As he was running for another term in the White House in 2024, President Donald Trump made it clear that he was not a fan of the government’s electronic spying powers contained within the Foreign Intelligence Surveillance Act (FISA).
“KILL FISA,” he wrote in an all-caps message on Truth Social. “IT WAS ILLEGALLY USED AGAINST ME, AND MANY OTHERS.”
It’s been two years and five days since Trump wrote that, but it might as well have been another lifetime. On Wednesday, Trump again took to Truth Social as Congress was debating a possible extension to Section 702 of FISA, which allows intelligence services to scoop up electronic communications between Americans and individuals overseas.
Now, Trump says he’s willing to “risk” the rights of Americans in order to keep those spying powers intact.
“I am willing to risk the giving up of my Rights and Privileges as a Citizen for our Great Military and Country!” he wrote. “We need to stick together when this Bill comes before the House Rules Committee today to keep it CLEAN!”
The context here is the April 20 deadline for reauthorizing Section 702. As Reason‘s Joe Lancaster detailed a few weeks ago, that deadline provides opportunities for members of Congress to demand changes to how FISA works.
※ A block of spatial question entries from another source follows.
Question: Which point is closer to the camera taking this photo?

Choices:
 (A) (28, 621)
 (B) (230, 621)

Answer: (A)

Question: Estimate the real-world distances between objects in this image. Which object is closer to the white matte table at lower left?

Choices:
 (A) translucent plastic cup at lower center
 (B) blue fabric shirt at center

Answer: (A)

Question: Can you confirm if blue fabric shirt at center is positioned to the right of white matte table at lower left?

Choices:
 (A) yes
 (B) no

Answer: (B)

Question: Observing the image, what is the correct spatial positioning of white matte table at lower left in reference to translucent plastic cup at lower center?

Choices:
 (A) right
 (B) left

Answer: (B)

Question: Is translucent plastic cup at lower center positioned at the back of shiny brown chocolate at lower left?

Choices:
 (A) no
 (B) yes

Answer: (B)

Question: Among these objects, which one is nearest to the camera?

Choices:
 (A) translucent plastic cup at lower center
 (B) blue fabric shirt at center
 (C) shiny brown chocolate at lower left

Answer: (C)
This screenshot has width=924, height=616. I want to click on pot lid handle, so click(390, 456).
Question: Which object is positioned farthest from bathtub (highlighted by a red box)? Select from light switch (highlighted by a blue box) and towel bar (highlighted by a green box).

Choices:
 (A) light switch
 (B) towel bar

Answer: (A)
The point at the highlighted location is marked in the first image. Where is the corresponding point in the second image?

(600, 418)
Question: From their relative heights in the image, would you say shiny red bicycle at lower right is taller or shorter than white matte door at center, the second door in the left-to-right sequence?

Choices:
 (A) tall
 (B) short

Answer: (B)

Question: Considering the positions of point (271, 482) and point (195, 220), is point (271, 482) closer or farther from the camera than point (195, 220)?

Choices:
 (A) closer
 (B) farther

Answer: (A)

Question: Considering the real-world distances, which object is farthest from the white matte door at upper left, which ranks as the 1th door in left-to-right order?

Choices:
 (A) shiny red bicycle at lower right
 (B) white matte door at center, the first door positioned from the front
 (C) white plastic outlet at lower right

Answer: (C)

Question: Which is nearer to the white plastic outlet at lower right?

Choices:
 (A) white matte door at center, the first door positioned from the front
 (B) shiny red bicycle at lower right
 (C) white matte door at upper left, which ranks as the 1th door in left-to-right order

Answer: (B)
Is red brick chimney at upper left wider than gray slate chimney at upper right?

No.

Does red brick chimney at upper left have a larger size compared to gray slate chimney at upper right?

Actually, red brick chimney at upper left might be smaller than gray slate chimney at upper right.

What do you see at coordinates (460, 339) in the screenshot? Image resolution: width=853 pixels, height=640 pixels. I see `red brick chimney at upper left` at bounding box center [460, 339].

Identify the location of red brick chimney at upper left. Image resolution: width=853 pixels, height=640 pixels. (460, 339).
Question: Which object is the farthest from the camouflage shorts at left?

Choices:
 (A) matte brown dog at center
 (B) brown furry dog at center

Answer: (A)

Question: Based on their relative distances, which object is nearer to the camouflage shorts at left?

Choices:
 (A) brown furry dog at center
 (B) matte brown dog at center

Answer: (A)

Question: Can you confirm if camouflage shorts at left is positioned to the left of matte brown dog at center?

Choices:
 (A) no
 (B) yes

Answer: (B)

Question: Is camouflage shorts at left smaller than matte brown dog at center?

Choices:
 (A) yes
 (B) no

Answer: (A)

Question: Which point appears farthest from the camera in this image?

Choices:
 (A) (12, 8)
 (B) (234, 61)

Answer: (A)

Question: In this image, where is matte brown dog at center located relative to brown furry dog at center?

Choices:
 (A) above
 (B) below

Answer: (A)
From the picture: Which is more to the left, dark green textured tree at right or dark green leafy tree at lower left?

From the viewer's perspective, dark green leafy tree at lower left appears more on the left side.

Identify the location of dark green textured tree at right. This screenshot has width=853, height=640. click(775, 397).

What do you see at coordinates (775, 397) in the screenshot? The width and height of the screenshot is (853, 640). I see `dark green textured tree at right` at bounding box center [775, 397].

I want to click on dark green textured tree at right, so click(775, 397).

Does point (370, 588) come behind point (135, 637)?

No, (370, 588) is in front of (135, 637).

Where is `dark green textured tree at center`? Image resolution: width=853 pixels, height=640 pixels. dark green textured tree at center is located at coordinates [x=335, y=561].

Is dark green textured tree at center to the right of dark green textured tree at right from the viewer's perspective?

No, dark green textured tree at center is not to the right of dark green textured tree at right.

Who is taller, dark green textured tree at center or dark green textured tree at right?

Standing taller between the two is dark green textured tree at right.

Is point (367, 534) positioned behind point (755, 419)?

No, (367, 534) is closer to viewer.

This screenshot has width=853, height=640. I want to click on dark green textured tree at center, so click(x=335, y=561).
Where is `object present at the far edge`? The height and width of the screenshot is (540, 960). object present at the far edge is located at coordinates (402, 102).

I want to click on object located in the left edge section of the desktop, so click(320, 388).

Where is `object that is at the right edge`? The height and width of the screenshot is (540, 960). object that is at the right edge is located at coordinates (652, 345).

Rep. Thomas Massie (R–Ky.), for example, tried to offer amendments that would, among other things, require law enforcement agencies to obtain a warrant before trolling through communication records that end up in the FISA database. On the other side of the aisle, the Congressional Progressive Caucus has vowed to vote against a “clean” reauthorization.
But Trump no longer wants to “KILL FISA.” In fact, he doesn’t even want to see any basic reforms that might better protect Americans from unlawful surveillance.
That happens a lot, as I’ve written before. In 2021, for example, the FBI used its FISA powers to run more than 3.3 million queries through the Section 702 database. A Foreign Intelligence Surveillance Court report unsealed in 2023 showed that the FBI improperly used its warrantless search powers more than 278,000 times during 2021—targeting “crime victims, January 6th riot suspects, people arrested at a protest in the wake of the police killing of George Floyd in 2020,” and donors to congressional candidates.
The 2024 reauthorization implemented some reforms that limit how broadly the FBI and other law enforcement agencies can use the records in the FISA database. Despite that, The New York Times reported this month that federal law enforcement agencies have been using a new “filtering” process to search records without properly logging those queries.
That’s proof that more guardrails are needed, civil liberties groups say.
“This warrantless surveillance system is broken, and extending it absent reforms would be an abdication of the fundamental responsibility to protect Americans’ privacy,” Jake Laperruque, deputy director of the security and surveillance project at the Center for Democracy and Technology, said in a statement to Reason. “The answer for fixing the problems and endless abuse of queries is simple: If you want to query an American’s private messages, get a warrant. It’s time Congress enacted a warrant rule and closed this backdoor search loophole.”
It sure would be nice if Trump, who was once a prominent target of these surveillance powers, were willing to advocate for changes. Alas, now that those powers are ones he gets to wield, there is no need for consistency or principles.